═════ Material shown ═════

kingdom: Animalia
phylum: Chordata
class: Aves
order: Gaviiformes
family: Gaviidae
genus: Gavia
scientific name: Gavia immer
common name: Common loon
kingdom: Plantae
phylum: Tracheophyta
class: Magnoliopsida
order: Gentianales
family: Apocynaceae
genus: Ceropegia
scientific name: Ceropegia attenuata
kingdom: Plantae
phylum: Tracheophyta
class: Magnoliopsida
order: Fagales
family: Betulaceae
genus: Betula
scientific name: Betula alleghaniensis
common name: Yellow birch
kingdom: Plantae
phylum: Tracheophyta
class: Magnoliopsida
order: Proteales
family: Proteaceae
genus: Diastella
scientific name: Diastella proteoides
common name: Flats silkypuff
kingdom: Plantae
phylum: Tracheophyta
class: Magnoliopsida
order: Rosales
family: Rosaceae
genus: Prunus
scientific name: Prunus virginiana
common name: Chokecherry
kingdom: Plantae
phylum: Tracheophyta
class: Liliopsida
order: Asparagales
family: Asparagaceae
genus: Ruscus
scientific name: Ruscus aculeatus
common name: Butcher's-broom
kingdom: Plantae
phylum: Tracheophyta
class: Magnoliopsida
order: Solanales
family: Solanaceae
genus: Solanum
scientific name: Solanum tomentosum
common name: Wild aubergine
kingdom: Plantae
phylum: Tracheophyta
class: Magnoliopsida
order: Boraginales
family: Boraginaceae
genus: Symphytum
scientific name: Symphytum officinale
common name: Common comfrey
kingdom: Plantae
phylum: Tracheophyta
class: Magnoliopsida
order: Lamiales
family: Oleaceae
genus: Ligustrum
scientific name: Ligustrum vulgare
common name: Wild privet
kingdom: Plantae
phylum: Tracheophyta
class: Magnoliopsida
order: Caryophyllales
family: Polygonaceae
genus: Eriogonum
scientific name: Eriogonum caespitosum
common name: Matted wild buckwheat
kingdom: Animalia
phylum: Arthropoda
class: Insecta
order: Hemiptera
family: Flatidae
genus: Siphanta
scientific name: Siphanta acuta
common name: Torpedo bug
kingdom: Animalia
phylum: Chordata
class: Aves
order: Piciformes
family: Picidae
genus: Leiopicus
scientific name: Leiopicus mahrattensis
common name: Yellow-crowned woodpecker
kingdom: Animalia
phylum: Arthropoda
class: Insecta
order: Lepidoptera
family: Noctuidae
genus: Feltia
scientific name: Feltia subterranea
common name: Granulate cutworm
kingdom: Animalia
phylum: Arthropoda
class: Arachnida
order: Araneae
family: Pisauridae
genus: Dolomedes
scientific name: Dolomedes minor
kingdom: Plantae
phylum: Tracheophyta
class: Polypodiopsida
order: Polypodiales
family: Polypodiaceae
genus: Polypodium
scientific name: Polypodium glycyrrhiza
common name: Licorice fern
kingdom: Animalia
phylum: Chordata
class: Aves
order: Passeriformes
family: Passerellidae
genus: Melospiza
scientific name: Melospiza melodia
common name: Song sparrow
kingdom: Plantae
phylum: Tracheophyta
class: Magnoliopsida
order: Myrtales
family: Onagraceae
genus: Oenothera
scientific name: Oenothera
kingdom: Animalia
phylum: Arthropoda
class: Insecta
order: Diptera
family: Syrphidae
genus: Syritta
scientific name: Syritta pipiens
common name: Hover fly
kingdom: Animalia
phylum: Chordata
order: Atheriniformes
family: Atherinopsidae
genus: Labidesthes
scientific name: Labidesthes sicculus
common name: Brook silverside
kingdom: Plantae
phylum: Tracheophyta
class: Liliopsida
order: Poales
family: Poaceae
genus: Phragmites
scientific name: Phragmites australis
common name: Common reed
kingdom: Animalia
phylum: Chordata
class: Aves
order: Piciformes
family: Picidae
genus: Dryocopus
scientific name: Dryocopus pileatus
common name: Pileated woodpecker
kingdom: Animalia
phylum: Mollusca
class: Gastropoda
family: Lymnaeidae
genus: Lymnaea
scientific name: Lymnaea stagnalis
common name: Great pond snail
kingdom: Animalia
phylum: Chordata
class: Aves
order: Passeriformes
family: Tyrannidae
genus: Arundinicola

═════

**Instructions to follow**
Return, word for word, every line of the records from the line containing "phylum: Mollusca" through the last line, including both of those lines.

**Task response**
phylum: Mollusca
class: Gastropoda
family: Lymnaeidae
genus: Lymnaea
scientific name: Lymnaea stagnalis
common name: Great pond snail
kingdom: Animalia
phylum: Chordata
class: Aves
order: Passeriformes
family: Tyrannidae
genus: Arundinicola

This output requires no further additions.